Another throwback baseball player, and for all the same reasons, is Curt Schilling. He works hard at his craft, but he takes advantage of all the technology of today to improve his work. He uses video tape, satellite scouting reports, and computerized charts of every pitch ever thrown to each of his opponents, and what that player did on that pitch. The computer makes that possible. But he uses that technology to accomplish his purpose, and he works as hard as anybody else to do things the right way.

We preachers are blessed with opportunities afforded us by technology. Some preachers use the new gadgets to put on a show, and some less mature church members love it. But others are throwbacks. They understand that what they are attempting to do scripturally is not put on a show, but teach, and the new technology is used to draw people deeper into the text. I heard one old misguided brother once denounce overhead projectors by saying, "If I wanted to see a movie, I’d have gone to the picture show." Pity. I recognize the abuses of technology, but I also recognize the utility of it – and I will make use of it to God’s glory.
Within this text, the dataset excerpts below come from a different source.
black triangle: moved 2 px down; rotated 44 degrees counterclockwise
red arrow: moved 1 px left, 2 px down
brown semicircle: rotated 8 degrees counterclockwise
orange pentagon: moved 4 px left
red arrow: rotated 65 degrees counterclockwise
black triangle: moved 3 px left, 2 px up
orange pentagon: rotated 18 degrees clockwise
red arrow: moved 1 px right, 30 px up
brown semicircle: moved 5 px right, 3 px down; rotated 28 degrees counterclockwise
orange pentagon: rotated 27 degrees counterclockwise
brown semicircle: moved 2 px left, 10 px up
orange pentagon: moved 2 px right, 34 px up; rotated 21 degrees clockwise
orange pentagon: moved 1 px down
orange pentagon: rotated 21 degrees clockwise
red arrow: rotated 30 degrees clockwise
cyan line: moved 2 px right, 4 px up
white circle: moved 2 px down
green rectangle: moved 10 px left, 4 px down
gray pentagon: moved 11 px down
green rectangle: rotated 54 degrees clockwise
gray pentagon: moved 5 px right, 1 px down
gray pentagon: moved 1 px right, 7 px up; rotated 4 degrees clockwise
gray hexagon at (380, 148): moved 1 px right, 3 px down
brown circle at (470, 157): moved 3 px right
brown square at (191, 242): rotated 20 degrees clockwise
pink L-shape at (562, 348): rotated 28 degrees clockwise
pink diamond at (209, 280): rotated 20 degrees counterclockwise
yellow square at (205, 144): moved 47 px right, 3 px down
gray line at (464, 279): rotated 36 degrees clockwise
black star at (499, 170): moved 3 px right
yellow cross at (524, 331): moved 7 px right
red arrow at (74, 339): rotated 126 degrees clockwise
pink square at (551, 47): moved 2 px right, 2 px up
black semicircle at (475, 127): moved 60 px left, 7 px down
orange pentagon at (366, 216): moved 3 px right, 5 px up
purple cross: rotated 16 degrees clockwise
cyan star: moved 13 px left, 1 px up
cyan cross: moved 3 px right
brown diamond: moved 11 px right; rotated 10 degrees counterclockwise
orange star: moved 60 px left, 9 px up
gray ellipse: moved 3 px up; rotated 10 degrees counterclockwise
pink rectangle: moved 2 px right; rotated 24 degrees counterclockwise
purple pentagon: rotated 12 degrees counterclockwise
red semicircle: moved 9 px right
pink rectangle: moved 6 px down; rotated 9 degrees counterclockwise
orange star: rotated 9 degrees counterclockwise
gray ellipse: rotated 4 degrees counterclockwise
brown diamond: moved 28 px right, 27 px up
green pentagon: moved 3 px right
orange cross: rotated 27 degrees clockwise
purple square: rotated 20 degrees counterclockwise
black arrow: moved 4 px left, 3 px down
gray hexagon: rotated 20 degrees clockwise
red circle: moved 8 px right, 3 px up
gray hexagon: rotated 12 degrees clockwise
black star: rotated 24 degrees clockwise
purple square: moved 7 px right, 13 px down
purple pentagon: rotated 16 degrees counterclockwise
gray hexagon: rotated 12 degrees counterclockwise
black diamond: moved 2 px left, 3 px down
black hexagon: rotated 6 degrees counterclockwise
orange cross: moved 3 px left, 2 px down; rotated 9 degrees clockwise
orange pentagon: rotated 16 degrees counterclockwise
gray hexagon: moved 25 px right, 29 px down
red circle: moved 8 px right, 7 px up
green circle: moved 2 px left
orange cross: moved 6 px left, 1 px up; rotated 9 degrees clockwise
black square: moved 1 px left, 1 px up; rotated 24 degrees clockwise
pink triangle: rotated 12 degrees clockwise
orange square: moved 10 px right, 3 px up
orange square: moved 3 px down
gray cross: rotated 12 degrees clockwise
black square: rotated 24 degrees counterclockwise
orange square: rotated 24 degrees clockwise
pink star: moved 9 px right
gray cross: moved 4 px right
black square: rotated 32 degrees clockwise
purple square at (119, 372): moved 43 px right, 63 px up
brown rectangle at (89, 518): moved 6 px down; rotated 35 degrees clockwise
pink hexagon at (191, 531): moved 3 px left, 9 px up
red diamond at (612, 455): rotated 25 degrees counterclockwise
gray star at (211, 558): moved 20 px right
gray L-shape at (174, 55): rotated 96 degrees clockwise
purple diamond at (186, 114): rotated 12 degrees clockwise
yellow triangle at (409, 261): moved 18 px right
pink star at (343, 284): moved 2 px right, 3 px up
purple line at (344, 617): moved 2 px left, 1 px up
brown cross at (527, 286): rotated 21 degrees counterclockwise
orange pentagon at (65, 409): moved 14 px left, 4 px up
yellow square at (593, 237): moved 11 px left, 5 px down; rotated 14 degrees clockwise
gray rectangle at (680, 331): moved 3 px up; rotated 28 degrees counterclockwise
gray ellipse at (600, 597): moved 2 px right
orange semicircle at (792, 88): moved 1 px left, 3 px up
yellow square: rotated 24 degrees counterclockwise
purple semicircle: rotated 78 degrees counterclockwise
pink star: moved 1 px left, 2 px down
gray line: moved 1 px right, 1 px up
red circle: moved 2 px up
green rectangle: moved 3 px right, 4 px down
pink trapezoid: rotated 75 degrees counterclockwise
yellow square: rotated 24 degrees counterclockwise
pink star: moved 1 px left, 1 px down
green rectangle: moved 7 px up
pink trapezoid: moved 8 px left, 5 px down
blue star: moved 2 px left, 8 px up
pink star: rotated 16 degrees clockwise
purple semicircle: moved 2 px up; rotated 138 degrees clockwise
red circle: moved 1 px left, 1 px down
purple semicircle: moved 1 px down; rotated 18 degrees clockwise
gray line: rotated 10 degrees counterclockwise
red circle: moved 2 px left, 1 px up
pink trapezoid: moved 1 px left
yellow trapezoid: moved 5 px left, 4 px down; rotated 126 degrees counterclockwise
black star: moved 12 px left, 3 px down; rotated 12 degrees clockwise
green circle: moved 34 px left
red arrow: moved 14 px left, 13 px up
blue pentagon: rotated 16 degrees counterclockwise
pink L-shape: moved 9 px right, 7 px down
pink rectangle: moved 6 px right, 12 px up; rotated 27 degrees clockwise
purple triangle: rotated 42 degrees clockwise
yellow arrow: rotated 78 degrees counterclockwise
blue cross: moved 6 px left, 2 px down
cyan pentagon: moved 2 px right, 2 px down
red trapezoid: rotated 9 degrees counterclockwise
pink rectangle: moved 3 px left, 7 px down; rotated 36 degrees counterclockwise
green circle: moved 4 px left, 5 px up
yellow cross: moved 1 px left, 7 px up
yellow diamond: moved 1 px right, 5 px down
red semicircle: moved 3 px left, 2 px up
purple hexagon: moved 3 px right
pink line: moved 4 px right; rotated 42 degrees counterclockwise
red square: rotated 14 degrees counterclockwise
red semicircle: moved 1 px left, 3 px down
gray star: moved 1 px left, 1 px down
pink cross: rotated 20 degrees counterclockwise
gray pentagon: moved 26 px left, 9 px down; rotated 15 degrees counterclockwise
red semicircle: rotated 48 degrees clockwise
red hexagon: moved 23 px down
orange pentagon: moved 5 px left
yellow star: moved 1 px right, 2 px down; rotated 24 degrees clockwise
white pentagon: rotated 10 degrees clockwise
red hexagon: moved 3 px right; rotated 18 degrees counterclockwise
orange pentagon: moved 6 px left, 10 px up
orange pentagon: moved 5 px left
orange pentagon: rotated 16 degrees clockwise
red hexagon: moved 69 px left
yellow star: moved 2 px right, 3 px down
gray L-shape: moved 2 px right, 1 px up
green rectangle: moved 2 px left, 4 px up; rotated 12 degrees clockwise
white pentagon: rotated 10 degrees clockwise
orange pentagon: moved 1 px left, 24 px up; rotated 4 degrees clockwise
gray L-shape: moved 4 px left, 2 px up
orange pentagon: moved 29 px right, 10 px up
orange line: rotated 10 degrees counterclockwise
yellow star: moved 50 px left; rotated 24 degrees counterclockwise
"I charge thee in the sight of God, and of Christ Jesus, who shall judge the living and the dead, and by his appearing and his kingdom: preach the word; be urgent in season, out of season; reprove, rebuke, exhort, with all longsuffering and teaching" (2 Tim. 4:1-2). Paul also told Timothy, "But be thou sober in all things, suffer hardship, do the work of an evangelist, fulfil thy ministry" (2 Tim. 4:5). Then, "And the things which thou hast heard from me among many witnesses, the same commit thou to faithful men, who shall be able to teach others also" (2 Tim. 2:2).

Paul told Timothy, "If thou put the brethren in mind of these things, thou shalt be a good minister of Christ Jesus …" (1 Tim. 4:6). Timothy’s job was to teach the word, and put the brethren in mind of the inspired teachings of Paul and the rest of the apostles. That also is my job. From time to time, technology is made available to us to do these things in a way that is powerful and effective to the purpose.

A "throwback preacher" is one who preaches the book, the way it ought to be preached. He discourses on what the Bible says and its applications. It is the center. And he works hard to make the message plain, as best he can, so that it might produce the desired result of belief in the listener. The old-timey preacher is not concerned about charts, chalk-boards, or overhead projectors. They are not the point.

But if they will aid him in getting the message of the gospel out more effectively, being faithful as a good steward, he will not hesitate to use the technology that is available.